By: Yiwen Zhu


We’ve all heard the motto: “correlation does not imply causation”. In fact, this expression is so commonly used by scientists that it even appears on bumper stickers and in internet memes.

But does the nature of epidemiological research prevent us from ever interpreting our results causally? Epidemiologists and other researchers often avoid using causal language (e.g., cause, effect, benefit) in their papers.  This is because the observational studies epidemiologists perform often lack one key ingredient: random assignment of exposure. Without randomization, it’s difficult to know whether the exposed and unexposed groups differ in both measured (and unmeasured!) characteristics that are also associated with the outcome of interest.

In the May 2018 issue of the American Journal of Public Health, researchers from different disciplines commented on the current state of burying causality in “scientific euphemisms” and discussed how we should use causal language responsibly.

Inspired by the commentaries in this issue, our research lab discussed whether and how we make causal inferences.  Here are our four main take-aways:    

1.     When we set out to ask a causal question, it doesn’t make sense to stop at the associations.

Rather than stopping at the associational conclusions, let’s own the causal question and do better at formulating it carefully. Even in an observational study, what we are truly interested in is the causal relationship. Acknowledging that the causal relationship is more difficult to establish in an observational study, we should define the exposure and outcome unambiguously and make sure we get the temporality right, so that the exposure precedes the outcome. As Hernán mentioned (Hernán, 2018), by emulating a hypothetical randomized controlled trial, we design our studies and obtain data more thoughtfully.

2.     Causal inference tools are not merely mathematical tricks; they are one of the best ways to understand relationships between variables and formalize your conceptual model.

 Modified figure from Murray A. Mittleman and Elizabeth Mostofsky, Department of Epidemiology, Harvard School of Public Health, Boston, MA

Modified figure from Murray A. Mittleman and Elizabeth Mostofsky, Department of Epidemiology, Harvard School of Public Health, Boston, MA

You may be thinking, “Causal inference sounds wonderful. But the terminologies and mathematical tests and models make me feel confused.” You’re not alone. But some tools are arguably friendlier than others. For example, the Directed Acyclic Graphs (DAGs), like the one shown here, are an intuitive way to systematically represent causal relationships.

By drawing directed arrows between the variables, you can visualize the pathway of interest directly and examine whether there may be confounding bias.

Compared to the DAGs, the mathematical notations for causal inference seem daunting at first.  However, they allow us to talk about counterfactuals (i.e., “what would have happened had the group been exposed?”) and define statistical models precisely.  So learn to love both.    



3.     Causal inference methods are only as good as your understanding of the concepts of interest. 

While the causal inference methods are helpful, it’s tempting to get over-confident about the statistical techniques and believe you can throw data in a cauldron of structural models and some valid causal claims will magically appear. Just as Jones and Schooling discussed, the theory behind our hypotheses and conclusions is key; you need to have a thorough understanding of the underlying mechanisms before setting out to study the causal relationship.

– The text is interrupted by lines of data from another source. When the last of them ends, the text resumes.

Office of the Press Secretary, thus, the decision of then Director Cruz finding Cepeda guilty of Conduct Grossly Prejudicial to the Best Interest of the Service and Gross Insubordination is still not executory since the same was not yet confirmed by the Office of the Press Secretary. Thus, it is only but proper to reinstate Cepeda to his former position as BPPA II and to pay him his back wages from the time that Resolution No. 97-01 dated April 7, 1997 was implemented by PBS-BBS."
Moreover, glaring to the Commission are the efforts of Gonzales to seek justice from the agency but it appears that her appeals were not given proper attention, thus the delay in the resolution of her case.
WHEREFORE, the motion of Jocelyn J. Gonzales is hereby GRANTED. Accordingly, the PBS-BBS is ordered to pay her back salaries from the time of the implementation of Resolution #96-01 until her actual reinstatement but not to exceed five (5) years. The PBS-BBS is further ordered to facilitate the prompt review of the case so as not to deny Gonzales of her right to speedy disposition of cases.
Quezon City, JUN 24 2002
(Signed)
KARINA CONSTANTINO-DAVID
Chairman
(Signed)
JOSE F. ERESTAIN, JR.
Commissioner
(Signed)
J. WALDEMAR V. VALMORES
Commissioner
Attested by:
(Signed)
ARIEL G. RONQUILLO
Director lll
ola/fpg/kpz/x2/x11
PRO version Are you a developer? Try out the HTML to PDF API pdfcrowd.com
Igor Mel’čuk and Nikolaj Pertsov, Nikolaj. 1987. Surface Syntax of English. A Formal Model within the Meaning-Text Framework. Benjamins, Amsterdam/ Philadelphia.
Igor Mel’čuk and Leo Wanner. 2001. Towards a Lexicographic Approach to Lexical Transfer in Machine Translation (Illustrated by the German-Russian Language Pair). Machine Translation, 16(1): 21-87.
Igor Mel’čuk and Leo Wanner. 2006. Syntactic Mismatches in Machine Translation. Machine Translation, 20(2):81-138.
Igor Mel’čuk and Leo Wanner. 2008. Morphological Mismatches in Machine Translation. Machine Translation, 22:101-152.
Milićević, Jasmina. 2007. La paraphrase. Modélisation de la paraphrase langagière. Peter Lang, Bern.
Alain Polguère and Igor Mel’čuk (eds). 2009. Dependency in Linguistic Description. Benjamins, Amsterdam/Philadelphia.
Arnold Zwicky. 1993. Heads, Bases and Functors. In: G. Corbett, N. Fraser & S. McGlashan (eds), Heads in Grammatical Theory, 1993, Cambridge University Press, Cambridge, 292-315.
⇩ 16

After all, statistical analysis does not establish causation by itself; only through bringing the subject matter knowledge together with our methods can we carefully connect the causal and statistical questions.

4.     Communicate your science, enthusiastically and cautiously.

Even when associational studies get featured in media, they tend to be repackaged into a causal tale. This is not surprising — many readers find the causal tales much more meaningful and actionable. An epidemiological study that explicitly makes causal claims will probably be more susceptible to distortions and misinterpretations.

To prevent our science from being turned into “clickbait” headlines, we need to take a more proactive stance and communicate our findings to the public with accessible language. For example, when reporting the results of a study with wide confidence intervals, mention that your findings point to a significant effect, though the exact magnitude of that effect is uncertain.

We also need to discuss the implications of our work, while highlighting the assumptions and limitations.  For example, “This study tells us about the potential effect of financial stress on depressive symptoms in adolescence, but it doesn’t say that poverty leads to depression.”

Academic journals can play a big role too in effective science communication. Some journals now require authors to include a few main takeaways of the study without any undefined academic jargon and in a form ready to be consumed by the general public. We look forward to seeing all journals help make science accessible to our broader community.

So, in conclusion, let’s not be afraid to talk about causality.

Causal inference requires having a strong theory behind the hypotheses we test, checking the assumptions carefully, and choosing the appropriate statistical models. By talking about causality openly and honestly, we are holding our research to a higher standard and making it more relevant to the public. Even when we don’t feel comfortable drawing a causal conclusion, the process will bring us one step closer to knowing the answer.